More Tapped Peterson Calls Surface

Superior Court Judge Al Girolami talks to attorneys during a hearing in the Laci Peterson murder case in Stanislaus Superior Court in Modesto, Calif., Friday, June 6, 2003. Girolami ruled Friday that autopsy results of Laci Peterson and her unborn son would remain sealed AP

An investigator who wiretapped Scott Peterson's phones says he recently discovered 176 calls that were recorded without his knowledge, and prosecutors are asking a judge to determine whether police can screen them for evidence.

In court papers filed Wednesday, investigator Steven Jacobson said the calls were discovered Friday by an expert from the software company that designed the wiretap system. The two men listened to about 10 seconds of one of the calls to determine that hidden computer files contained actual phone calls and not a dial tone or dead air.

"We heard a person in a Southern drawl talking to Scott Peterson in what appeared to be a business-related call," Jacobson wrote in an affidavit.

Jacobson said he had not heard that conversation before among the 3,858 phone calls police previously acknowledged logging on the fertilizer salesman's home and cellular phones. He said he didn't listen to any others before having them transferred to computer discs and sealed in envelopes for Superior Court Judge Al Girolami to review.

The newly discovered calls could present another hurdle for prosecutors as they fight defense claims of prosecutorial misconduct over the wiretaps. When word of the previous wiretaps came out, defense lawyer Mark Geragos asked the judge to dismiss the prosecutors handling the case or toss out the wiretaps because investigators listened to portions of conversations between Peterson and his lawyer.

Peterson, 30, has pleaded innocent to two counts of murder and could face the death penalty if convicted in killings of his wife and unborn son. He was arrested after their remains washed ashore in San Francisco Bay in April, near where he said he was fishing Christmas Eve when his pregnant wife vanished.

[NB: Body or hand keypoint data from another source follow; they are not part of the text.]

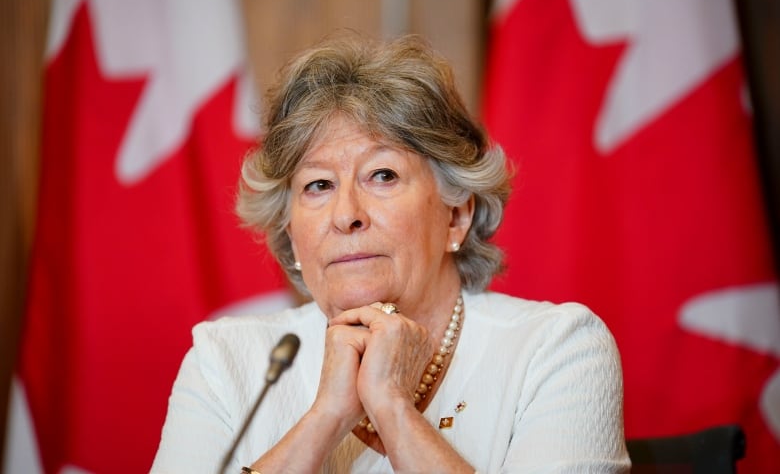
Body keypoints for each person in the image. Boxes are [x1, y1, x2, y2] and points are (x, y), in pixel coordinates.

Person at [151, 34, 631, 473]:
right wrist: (326, 417)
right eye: (318, 185)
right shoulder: (226, 360)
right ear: (292, 236)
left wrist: (392, 406)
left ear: (456, 216)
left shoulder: (556, 350)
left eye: (382, 175)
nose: (347, 215)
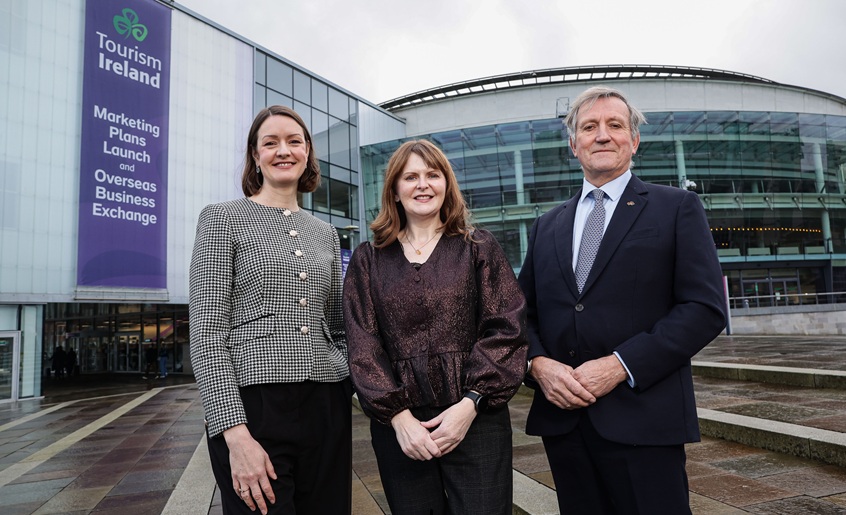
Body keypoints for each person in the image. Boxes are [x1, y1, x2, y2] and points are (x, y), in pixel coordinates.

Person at [518, 86, 727, 514]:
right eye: (589, 127)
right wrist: (537, 365)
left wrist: (619, 365)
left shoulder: (676, 208)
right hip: (566, 425)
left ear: (634, 140)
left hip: (645, 420)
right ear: (573, 144)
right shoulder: (546, 225)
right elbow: (520, 315)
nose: (602, 135)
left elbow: (704, 308)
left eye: (615, 125)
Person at [344, 139, 528, 514]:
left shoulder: (478, 247)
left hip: (476, 419)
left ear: (447, 184)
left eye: (432, 174)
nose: (422, 184)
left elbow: (505, 327)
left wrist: (471, 402)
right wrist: (398, 418)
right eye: (410, 177)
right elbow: (363, 343)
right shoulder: (368, 260)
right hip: (401, 428)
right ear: (394, 190)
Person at [189, 105, 351, 515]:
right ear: (255, 155)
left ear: (308, 154)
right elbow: (207, 333)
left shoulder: (326, 233)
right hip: (255, 408)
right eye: (271, 142)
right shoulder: (221, 218)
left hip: (326, 404)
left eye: (295, 141)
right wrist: (234, 432)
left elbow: (337, 328)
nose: (284, 150)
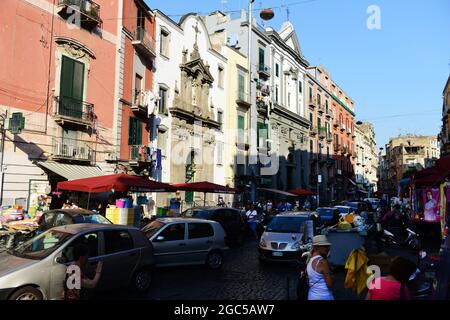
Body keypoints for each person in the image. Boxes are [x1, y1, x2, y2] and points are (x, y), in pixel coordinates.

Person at [306, 235, 334, 300]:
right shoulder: (323, 262)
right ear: (316, 247)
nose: (328, 248)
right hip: (324, 296)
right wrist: (332, 275)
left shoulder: (310, 259)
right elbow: (330, 284)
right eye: (325, 246)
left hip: (312, 295)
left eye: (328, 246)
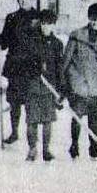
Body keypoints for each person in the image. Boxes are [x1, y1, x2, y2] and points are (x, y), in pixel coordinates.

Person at [62, 1, 97, 159]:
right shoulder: (77, 35)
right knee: (77, 117)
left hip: (96, 85)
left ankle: (94, 146)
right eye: (93, 18)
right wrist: (64, 81)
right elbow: (66, 60)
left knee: (94, 119)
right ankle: (74, 145)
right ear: (88, 18)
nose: (95, 22)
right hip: (78, 83)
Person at [0, 0, 40, 145]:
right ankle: (14, 132)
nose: (22, 1)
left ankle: (31, 137)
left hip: (30, 66)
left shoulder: (38, 18)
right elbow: (5, 41)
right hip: (14, 66)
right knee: (14, 102)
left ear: (32, 0)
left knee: (30, 102)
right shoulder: (11, 17)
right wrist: (0, 40)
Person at [19, 8, 65, 162]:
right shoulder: (31, 41)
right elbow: (22, 63)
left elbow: (60, 68)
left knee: (47, 121)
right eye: (44, 24)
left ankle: (46, 149)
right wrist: (31, 67)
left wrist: (61, 90)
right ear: (40, 24)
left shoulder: (57, 44)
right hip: (32, 86)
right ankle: (32, 149)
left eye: (50, 24)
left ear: (54, 26)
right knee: (31, 120)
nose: (46, 27)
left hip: (49, 88)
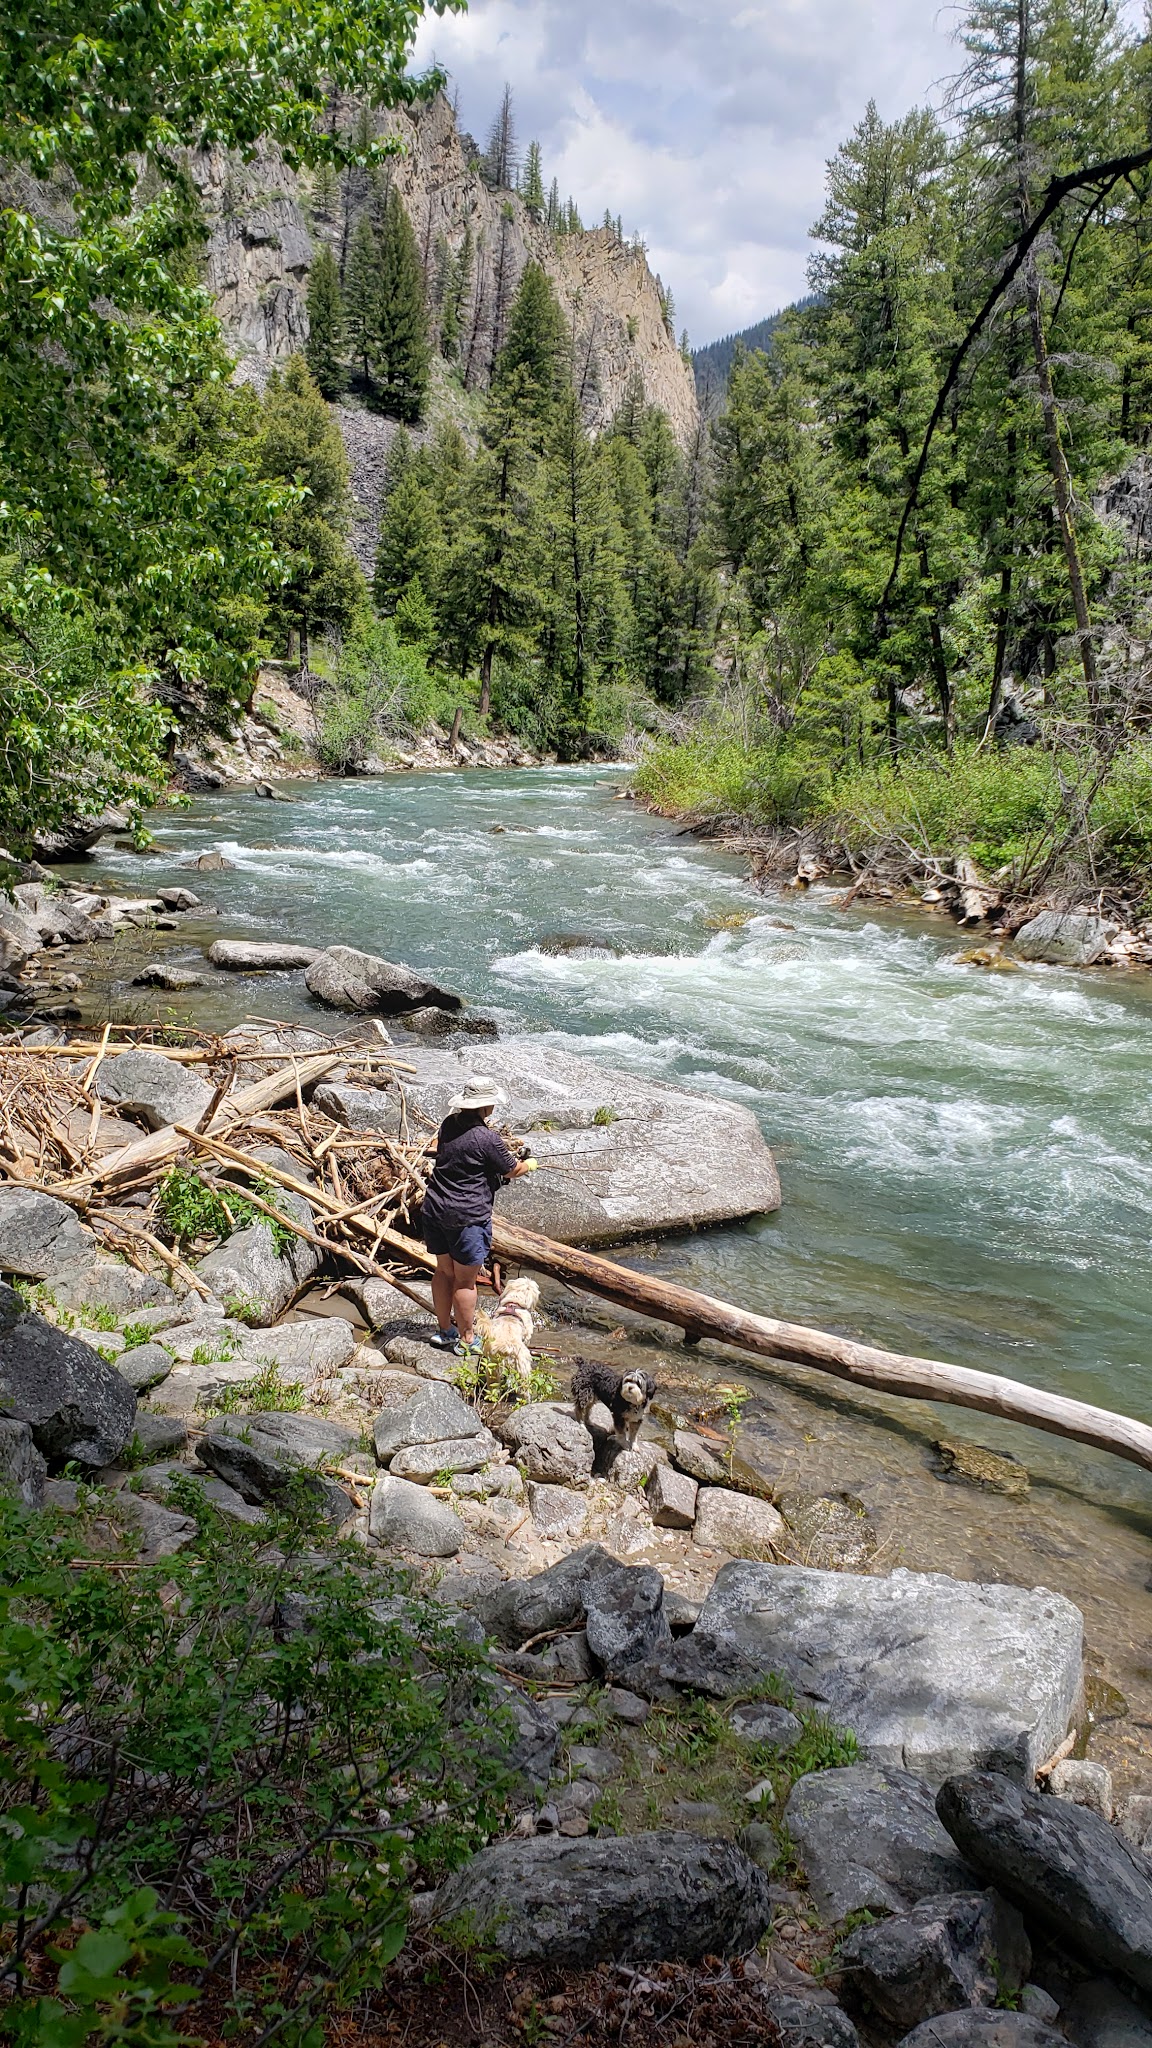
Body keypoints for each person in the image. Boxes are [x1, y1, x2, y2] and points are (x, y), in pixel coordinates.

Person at [421, 1075, 538, 1355]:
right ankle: (467, 1338)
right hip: (467, 1218)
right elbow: (512, 1170)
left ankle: (444, 1330)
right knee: (465, 1281)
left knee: (443, 1271)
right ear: (486, 1106)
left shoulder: (450, 1123)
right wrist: (530, 1164)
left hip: (435, 1208)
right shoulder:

Prosecutors have said officers mistakenly listened to snippets of two of 69 conversations between Peterson and lawyer Kirk McAllister and one conversation with a private investigator, but Geragos said that was enough to find that they had violated attorney-client privilege.

Girolami has scheduled a June 26 hearing on the wiretap and other matters.

Both sides are bound by a gag order and cannot comment.

In a related court matter, the defense appealed a judge's order to unseal search warrants, saying their release would ignite a "media firestorm of misinformation."

Geragos filed his appeal Tuesday at the Fifth District Court of Appeals in Fresno to keep eight search warrants from being made public next month.

Superior Court Judge Roger Beauchesne ruled Thursday that the documents, which are expected to contain evidence and police theories, should be unsealed July 8 after a previous appellate ruling expires.

That order, however, is now on hold as the court considers Geragos' latest appeal. Prosecutors and lawyers for California newspapers and broadcasters, who argued to release the documents, have a week to file responses.

Police used the search warrants to seize Peterson's truck, boat and trailer, along with scores of items from the couple's home.

Geragos said in court papers that he wants Beauchesne's decision reversed and wants him removed from the case. He maintained that prosecutors told him they, too, want Beauchesne removed from the case, but prosecutors refused to comment, saying they would file their own court papers.